Liputan6.com, Bangkalan Penyair D Zawawi Imron menghadiahkan sebuah lukisan panorama ketika kami bertemu di rumahnya untuk sebuah wawancara pada 2017.
Lukisan itu menggambarkan panorama Desa Batang-batang, rumah Zawawi di Kabupaten Sumenep, Madura, yang berbukit dengan jajaran pohon siwalan. Ada siluet keluarga petani berjalan di tepi sungai Batang-batang yang tadah hujan, si anak berjalan paling depan, ibunya di tengah dengan menyunggih sesuatu di kepala dan si bapak berjalan paling buncit.
"Di mana pun, orang Madura kalau jalan pasti berbaris, itu karakteristik. dan para perempuan kalau membawa sesuatu pasti di sungguh di kepala," kata Pak D, sapaan akrab Zawawi Imron, yang dijuluki penyair Celurit Emas.
Advertisement
Advertisement
Baca Juga
Keahlian perempuan Madura memanggul barang dengan kepala sudah terkenal sejak zaman kolonial. Di Perantauan mereka umumnya berjualan rujak dan sate, semua barang dagangan ditaruh dalam kotak kayu yang disunggih dan dijajakan keliling pemukiman.
Di zaman kiwari, nyaris tak ada lagi penjual sate keliling. Kebanyakan telah beralih mangkal dengan gerobak, itu pun didominasi para pria sebagai pramusajinya. Yang masih bisa dijumpai adalah perempuan Madura penjual rujak keliling yang tetap menyunggih lapak dagangannya.
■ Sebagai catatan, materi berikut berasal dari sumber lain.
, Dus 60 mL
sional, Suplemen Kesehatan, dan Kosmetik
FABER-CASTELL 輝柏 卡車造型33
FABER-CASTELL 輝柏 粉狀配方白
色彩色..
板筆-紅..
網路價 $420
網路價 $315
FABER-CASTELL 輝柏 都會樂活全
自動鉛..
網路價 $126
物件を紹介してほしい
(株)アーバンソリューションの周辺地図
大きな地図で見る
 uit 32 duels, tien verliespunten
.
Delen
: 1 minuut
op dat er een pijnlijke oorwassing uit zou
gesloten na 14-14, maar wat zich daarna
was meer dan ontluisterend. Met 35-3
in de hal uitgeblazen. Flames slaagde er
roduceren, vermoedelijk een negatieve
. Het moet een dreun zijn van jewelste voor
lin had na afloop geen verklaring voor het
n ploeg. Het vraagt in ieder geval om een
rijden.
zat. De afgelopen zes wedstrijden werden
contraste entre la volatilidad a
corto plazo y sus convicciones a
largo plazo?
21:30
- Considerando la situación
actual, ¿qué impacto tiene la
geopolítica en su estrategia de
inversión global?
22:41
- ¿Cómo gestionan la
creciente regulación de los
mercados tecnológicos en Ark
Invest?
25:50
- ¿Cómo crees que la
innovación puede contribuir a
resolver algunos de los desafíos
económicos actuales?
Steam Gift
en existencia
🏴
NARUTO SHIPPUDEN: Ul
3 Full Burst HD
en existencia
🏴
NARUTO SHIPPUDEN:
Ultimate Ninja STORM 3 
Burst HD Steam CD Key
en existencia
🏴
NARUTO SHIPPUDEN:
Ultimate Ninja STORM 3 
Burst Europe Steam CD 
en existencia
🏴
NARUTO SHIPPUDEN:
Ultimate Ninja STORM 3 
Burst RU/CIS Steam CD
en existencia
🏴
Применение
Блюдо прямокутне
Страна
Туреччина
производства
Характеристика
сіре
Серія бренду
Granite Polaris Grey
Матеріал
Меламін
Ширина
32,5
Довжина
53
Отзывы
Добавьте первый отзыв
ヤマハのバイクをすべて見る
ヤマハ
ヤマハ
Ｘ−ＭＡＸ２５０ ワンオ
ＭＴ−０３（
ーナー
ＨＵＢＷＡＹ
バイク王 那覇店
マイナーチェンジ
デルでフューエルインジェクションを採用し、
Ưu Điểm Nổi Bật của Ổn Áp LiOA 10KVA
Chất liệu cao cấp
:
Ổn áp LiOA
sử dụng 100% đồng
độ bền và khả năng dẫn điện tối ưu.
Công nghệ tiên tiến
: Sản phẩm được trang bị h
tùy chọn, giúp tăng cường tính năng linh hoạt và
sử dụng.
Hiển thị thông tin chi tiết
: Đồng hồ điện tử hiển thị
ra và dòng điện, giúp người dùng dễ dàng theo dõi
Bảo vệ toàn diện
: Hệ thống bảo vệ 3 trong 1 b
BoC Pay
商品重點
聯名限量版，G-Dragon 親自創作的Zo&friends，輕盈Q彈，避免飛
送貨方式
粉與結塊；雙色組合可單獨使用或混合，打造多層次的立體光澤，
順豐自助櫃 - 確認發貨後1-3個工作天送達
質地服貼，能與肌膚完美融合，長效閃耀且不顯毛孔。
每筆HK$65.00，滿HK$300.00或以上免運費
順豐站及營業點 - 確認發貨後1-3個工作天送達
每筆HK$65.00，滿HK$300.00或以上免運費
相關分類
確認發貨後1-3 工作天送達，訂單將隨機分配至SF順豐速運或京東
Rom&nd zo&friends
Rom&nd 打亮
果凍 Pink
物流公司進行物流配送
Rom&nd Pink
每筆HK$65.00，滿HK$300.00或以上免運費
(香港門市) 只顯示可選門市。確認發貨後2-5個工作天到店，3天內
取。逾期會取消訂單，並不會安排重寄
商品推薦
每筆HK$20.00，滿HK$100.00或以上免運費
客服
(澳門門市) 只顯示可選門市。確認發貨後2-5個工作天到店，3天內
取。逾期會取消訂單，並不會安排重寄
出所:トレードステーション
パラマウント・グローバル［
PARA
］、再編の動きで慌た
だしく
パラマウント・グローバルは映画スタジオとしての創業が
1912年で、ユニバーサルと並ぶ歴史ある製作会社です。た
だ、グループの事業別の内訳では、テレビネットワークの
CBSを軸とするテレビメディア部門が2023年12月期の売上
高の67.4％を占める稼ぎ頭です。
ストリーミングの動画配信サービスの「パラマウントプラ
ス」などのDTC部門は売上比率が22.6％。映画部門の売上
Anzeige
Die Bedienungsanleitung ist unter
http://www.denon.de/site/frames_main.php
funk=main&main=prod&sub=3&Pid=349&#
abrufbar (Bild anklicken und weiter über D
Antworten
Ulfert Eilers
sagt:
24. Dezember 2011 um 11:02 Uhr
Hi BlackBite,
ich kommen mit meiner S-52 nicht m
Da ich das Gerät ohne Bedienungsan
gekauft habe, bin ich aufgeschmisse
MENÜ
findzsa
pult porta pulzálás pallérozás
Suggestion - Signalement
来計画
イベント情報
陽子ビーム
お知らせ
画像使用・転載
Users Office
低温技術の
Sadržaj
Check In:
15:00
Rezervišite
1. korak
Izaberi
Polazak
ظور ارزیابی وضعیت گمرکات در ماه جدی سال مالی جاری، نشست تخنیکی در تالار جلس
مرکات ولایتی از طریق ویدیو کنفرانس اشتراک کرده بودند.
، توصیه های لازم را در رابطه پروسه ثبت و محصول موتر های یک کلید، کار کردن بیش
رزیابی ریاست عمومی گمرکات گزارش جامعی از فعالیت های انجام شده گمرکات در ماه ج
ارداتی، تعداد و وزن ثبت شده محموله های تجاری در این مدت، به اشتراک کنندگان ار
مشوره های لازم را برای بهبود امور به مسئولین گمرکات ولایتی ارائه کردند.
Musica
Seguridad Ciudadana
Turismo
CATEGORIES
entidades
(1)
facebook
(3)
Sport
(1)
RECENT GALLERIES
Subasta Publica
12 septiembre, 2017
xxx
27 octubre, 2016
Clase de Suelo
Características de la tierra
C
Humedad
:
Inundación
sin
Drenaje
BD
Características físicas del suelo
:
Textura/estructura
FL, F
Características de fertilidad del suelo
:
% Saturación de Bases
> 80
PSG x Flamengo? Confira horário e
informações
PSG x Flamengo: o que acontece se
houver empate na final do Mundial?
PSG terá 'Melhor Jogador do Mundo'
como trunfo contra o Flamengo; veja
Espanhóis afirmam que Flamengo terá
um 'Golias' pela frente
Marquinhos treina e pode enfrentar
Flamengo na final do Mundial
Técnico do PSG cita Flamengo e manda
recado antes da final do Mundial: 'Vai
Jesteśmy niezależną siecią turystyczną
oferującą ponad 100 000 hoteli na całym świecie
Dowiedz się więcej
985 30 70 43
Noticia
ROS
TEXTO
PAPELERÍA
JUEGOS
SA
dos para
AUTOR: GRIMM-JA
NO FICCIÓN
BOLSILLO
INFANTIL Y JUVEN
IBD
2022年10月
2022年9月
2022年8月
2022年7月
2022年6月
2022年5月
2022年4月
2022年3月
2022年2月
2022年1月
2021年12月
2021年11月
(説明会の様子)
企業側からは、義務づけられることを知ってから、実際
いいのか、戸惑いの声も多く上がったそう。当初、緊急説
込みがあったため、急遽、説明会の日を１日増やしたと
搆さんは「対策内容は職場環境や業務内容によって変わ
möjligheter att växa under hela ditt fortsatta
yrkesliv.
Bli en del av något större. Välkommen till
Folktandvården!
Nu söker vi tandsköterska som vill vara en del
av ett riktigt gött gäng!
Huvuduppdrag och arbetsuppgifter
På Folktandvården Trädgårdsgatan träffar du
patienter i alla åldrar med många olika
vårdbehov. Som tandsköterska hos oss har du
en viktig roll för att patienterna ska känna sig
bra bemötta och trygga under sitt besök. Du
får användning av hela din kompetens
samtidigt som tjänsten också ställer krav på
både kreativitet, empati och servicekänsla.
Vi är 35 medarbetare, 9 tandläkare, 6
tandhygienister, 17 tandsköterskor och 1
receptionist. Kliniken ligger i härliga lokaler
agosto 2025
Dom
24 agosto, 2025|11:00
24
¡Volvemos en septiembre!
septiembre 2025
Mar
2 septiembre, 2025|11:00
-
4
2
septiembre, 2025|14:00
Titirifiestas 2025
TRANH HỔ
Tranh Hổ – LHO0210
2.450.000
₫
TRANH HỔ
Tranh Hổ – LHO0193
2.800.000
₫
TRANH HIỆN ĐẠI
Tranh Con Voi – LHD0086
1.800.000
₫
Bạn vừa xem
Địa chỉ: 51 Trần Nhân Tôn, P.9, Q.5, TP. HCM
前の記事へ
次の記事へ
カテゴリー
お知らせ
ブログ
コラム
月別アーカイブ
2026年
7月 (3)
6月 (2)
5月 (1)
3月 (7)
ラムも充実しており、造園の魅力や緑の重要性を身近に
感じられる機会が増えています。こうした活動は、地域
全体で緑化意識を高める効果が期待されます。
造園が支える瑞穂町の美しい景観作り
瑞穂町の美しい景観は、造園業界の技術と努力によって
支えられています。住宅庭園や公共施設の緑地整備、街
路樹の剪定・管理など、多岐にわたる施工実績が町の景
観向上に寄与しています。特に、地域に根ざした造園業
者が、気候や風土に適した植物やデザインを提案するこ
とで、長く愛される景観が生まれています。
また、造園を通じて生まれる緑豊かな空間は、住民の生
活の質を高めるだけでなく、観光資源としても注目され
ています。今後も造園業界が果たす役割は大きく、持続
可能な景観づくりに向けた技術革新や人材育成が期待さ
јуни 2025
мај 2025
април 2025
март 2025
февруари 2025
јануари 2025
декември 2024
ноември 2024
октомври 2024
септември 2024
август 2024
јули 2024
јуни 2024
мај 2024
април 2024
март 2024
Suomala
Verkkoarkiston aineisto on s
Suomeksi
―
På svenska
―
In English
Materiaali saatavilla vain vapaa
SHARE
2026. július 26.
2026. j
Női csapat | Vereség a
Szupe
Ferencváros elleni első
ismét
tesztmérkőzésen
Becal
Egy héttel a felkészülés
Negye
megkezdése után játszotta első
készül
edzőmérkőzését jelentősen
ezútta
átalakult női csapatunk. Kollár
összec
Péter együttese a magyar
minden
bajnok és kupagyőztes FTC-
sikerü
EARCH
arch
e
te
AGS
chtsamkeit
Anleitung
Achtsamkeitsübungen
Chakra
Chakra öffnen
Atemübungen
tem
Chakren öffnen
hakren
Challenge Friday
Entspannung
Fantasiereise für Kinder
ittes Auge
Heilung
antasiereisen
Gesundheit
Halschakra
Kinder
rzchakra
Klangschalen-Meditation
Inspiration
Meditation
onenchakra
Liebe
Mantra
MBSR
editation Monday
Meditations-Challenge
"Di Balikpapan Kaltim masih ada penjual rujak keliling dari Madura," kata Sofiyati, Warga Gunung Satu, Kecamatan Balikpapan Barat kepada liputan6.com, Kamis, 14 Mei 2020.
Simak video pilihan berikut
Menyunggih Adalah Tradisi
Dalam banyak aktivitas orang Madura, menyunggih lebih digemari ketimbang menenteng. Ketika melayat tetangga yang meninggal, beras atau gula yang dibawa kaum hawa disunggih di atas kepala.
Sehabis nyabit rumput di pematang sawah, pakan ternak itu dibawa pulang dengan disunggih. atau ketika menimba air minum di sumur, ember yang penuh berisi air juga disunggih.
Bahkan saat panen raya, para pria mengangkut hasil bumi dengan ontel atau sepeda motor., sedang kaum hawa Madura tetap menyunggih hasil bumi seberapa pun beratnya.
Mereka hanya butuh selembar kain jarik yang digulung melingkar sebagai alas, agar tak menyakiti ubun-ubun dan agar tak licin sehingga barang bawaan tak mudah tergelincir.
"Hasil bumi gampangan diangkut pakai kepala, simple, gak ribet, dan tak perlu ongkos. Kalau pakai motor masih ada biaya bensin," kata Sari, 50 tahun, warga Desa Ganding, Kabupaten Sumenep.
Di Bangkalan, Emak-emak di Pasar Salak Klobungan, Kecamatan Socah, terkenal karena keahlian 'akrobatiknya' menyunggih bak plastik yang berat berisi salak sambil berjalan kaki atau naik ontel.
"Sekarang agak sulit dijumpai, sekarang rata-rata sudah punya sepeda motor, gak disunggih lagi tapi diikat di belakang," kaga Zaini, Warga Desa Bilaporah.